Currently, the Netherlands is focused on Round Two projects, but further rounds will be closer to where many of the offshore oil and gas facilities are.

“It is difficult to store electricity, so if you use it to make hydrogen it could also make synthetic methane; you could avoid the cost of putting electric cables to shore,” Oudman says. “You just put in what you need with the cables, the rest is brought to land (as hydrogen) with offshore pipelines. There is significant cost to be saved if you can repurpose an asset, assuming it has enough life [left] for the job in the jacket and pipelines.”

Oudman says that transporting gas is more efficient than transporting electricity. Comparing the BritNed interconnector and the Balgzand Bacton Line pipeline, which cost similar amounts to install, Oudman says the first, an electric system, costs $245/kW (€230/kW) per 100km while the second, a gas pipeline, has an equivalent $11/kW (€11/kW) per 100km. Put another way, he says replacing a 500km onshore transmission link with a pipeline with hydrogen would offer equal returns (synthetic methane would be cash negative, however). “If you can use hydrogen for transport and shipping, that’s where you can find a positive business case,” he says. DNV GL looked at a case study, using a 3.5GW wind farm. It assessed that of the 3.5GW some 400-600MW, or a sixth of the capacity, could be used to generate hydrogen or synthetic methane with a positive return.

He also says another possibility is producing ammonia using the excess wind power, bringing it ashore as a liquid. Transporting the hydrogen or ammonia by ship would also offer flexibility of where it is sold, he says.

Oudman also highlighted a project to create an offshore energy hub, which would involve creating artificial islands, supporting offshore wind – as a transmission hub and a platform – as well as fish farming, pumped hydro-storage, and power-to-gas. Dutch transmission firm TenneT and Danish national transmission firm Energinet have been looking at the North Sea Offshore Power Hub concept and signed a memorandum of understanding last year to investigate the concept. It would incorporate 458GW pumped hydro-storage, “vast power-to-gas potential” using existing infrastructure and a wind farm on a ring dyke forming the island, Oudman says. It would link all wind farms planned for 2030.

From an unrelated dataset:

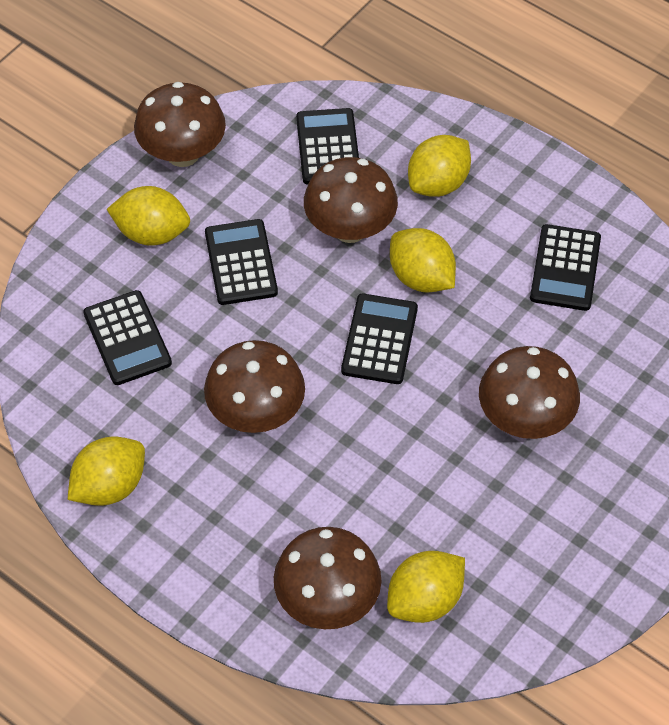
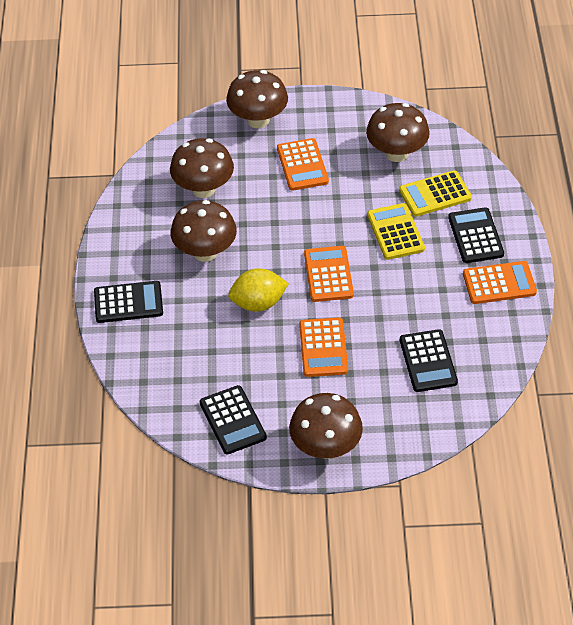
black calculator: 5 -> 4
orange calculator: 0 -> 4
yellow calculator: 0 -> 2
yellow lemon: 5 -> 1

If this isn’t feasible, facilities, the jackets at least, could be left in place as havens for marine life, for both current inhabitants and future marine life. This is an option being taken by Engie and state participant EBN offshore the Netherlands (OE: December 2016). Two platforms will be left in place and monitored over 10 years as a trail type of rigs-to-reef project.

The bigger picture

There’s also a bigger, ocean economy picture, points out professor Roberto Danovaro, of Marche Polytechnic University in Ancona, Italy. He told OMC, in light of moves by the Organisation for Economic Co-operation and Development to focus on a sustainable economy of oceans, and other efforts towards sustaining marine biodiversity: “Now is the time to look at these structures in a new perspective. We know decommissioning will happen globally. There are three main problems: the cost; the question whether it is absolutely needed to protect the marine environment; and are these structures useful to the marine environment.”

Finding an alternative use could be an answer, he suggests. This could be using platforms as (marine) reserves, for CO2 storage, aquaculture, etc. It may mean a case-by-case analysis of each platform, because each has a different habitat, which he admits would be complex. He proposes an ecosystem-based deepsea strategy, which is being developed under the Merces Project. (merces-project.eu)

“Reuse is useful, but any strategy we use must be based on monitoring,” he adds, something that industry could help with.